For approximately 4 billion years, there has been life on earth. Apart from the amazing diversity of species, the process of evolution has created many organisms and forms that are well adapted to their respective environment, partly even in an optimal way. Why should one not try to come to new and more robust optimization procedures by mimicking fundamental evolutionary principles?

At the beginning of the 1960s, different researchers came up with this question independently of each other. In Germany, this has led to evolution strategies (ES), in the USA to genetic algorithms (GA) and the concept of evolutionary programming (EP). These procedures as well as genetic programming (GP), which transfers evolutionary principles into the search space of programming languages, are summarized today under the names evolutionary algorithms (EA) or evolutionary computation (EC). The different classes of evolutionary algorithms differ by the representation of the individuals and by their variation and selection operators. An important advantage of all evolutionary procedures is their inherent, scalable parallelism. Thus, EA can easily be adapted to any kind of parallel data processing architecture.

A number of individuals form a population, which evolves from one generation to the next by means of the following genetic operators: Mutation is a stochastic operator that modifies the genetic information of an individual after recombination has assembled the genetic material of two or more parents to a descendant. Selection then determines which individuals may reproduce in the next generation.

## Evolution strategies

Although invented originally for experimental optimization and discrete search spaces, typically the real numbers are the search domain of evolution strategies since their implementation on computers. For this case, the theory of ES progressed furthest. Accordingly, an individual consists of an n-dimensional real valued vector x representing the object variables and a number of strategy parameters controlling mutation. The number of strategy parameters can vary between 1 and n + n(n - 1)/2 depending on the user's choice.

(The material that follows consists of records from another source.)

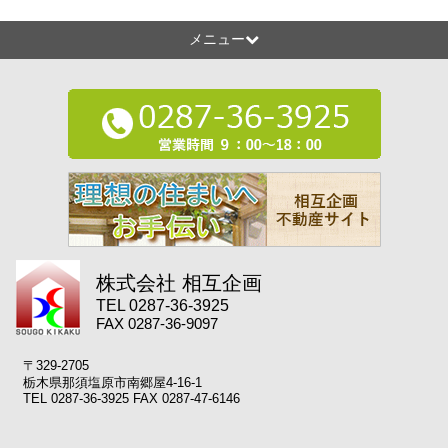
メニュー
株式会社 相互企画
TEL 0287-36-3925
FAX 0287-36-9097
〒329-2705
栃木県那須塩原市南郷屋4-16-1
TEL 0287-36-3925 FAX 0287-47-6146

The special feature of ES is recombining and mutating both object and strategy parameters. This and an appropriate selection pressure provide the possibility of a permanent self-adaptation of mean step sizes, and sometimes even the preferred directions the strategy takes in the search space emerge. For the success of the self-adjustment, a surplus of descendants is crucial, which is diminished again by selection. Researchers in our group examine convergence properties, the influence of different operators, and extensions of the basic algorithm for multi-objective and dynamic optimization problems. Different parallel approaches are being investigated, too.

## Genetic algorithms

Typically, in GA, bit strings represent an individual. This does not mean, however, that GA can only solve pseudo-Boolean problems, for which this coding is directly suitable. More complex data structures like real numbers, lists, trees etc. can be mapped to bit strings in an appropriate way. However, each additional mapping between the binary and the problem representation weakens the necessary causality between genotype and phenotype. For each optimization problem one has to decide whether to choose a representation tailored for the problem and to adapt the genetic operators, or using a standard GA by coding the decision variables more or less skillfully in a bit string.

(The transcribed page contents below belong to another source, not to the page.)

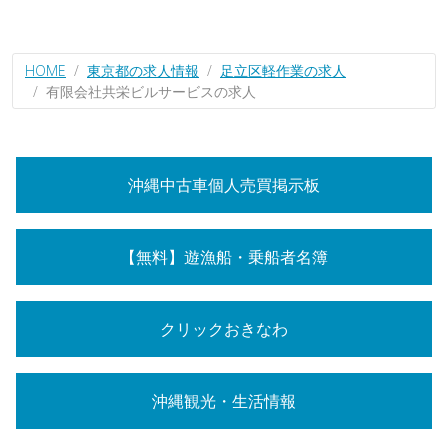
HOME
東京都の求人情報
足立区軽作業の求人
有限会社共栄ビルサービスの求人
沖縄中古車個人売買掲示板
【無料】遊漁船・乗船者名簿
クリックおきなわ
沖縄観光・生活情報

Selection chooses, at least, two individuals from the population for the next mating with a probability proportional to their relative fitness. The descendant receives genes from both parents. Then, the descendant's bits are mutated (i.e. inverted) with a small probability. The individuals produced in this way replace the parental generation. This procedure is repeated until a termination criterion is fulfilled.

## Genetic programming

Genetic programming (GP) designates a set of evolutionary processes that generate computer programs representing algorithms. These algorithms are meant to solve a specic problem. The problem solving capability (fitness) of such genotypes is given by its algorithm's capability of approximating a problem-specific input-output relation. GP processes can be used practically in many problem domains like data mining, control, robotics, or economics.

Depending on the representation of individuals, different variants of GP may be distinguished nowadays. In the traditional approach programs are represented as syntax trees of a functional programming language. Another established variant, linear GP, uses imperative program code instead, and includes the evolution of machine programs. In the AIMGP approach (Automatic Induction of Machine Code with Genetic Programming) programs are executed directly as binary machine code without passing an interpretation step first. By this, the time-critical step of genetic programming is accelerated significantly. Another possibility of reducing the execution time of programs is the removal of non-effective code before the fitness of a program is calculated. The existence of non-used parts of programs is typical for the linear representation, in particular. Other GP approaches use program graphs or combine different forms of representation within one individual. In this context especially branching graphs of linear instruction sequences (so-called linear graphs) may promise a better performance.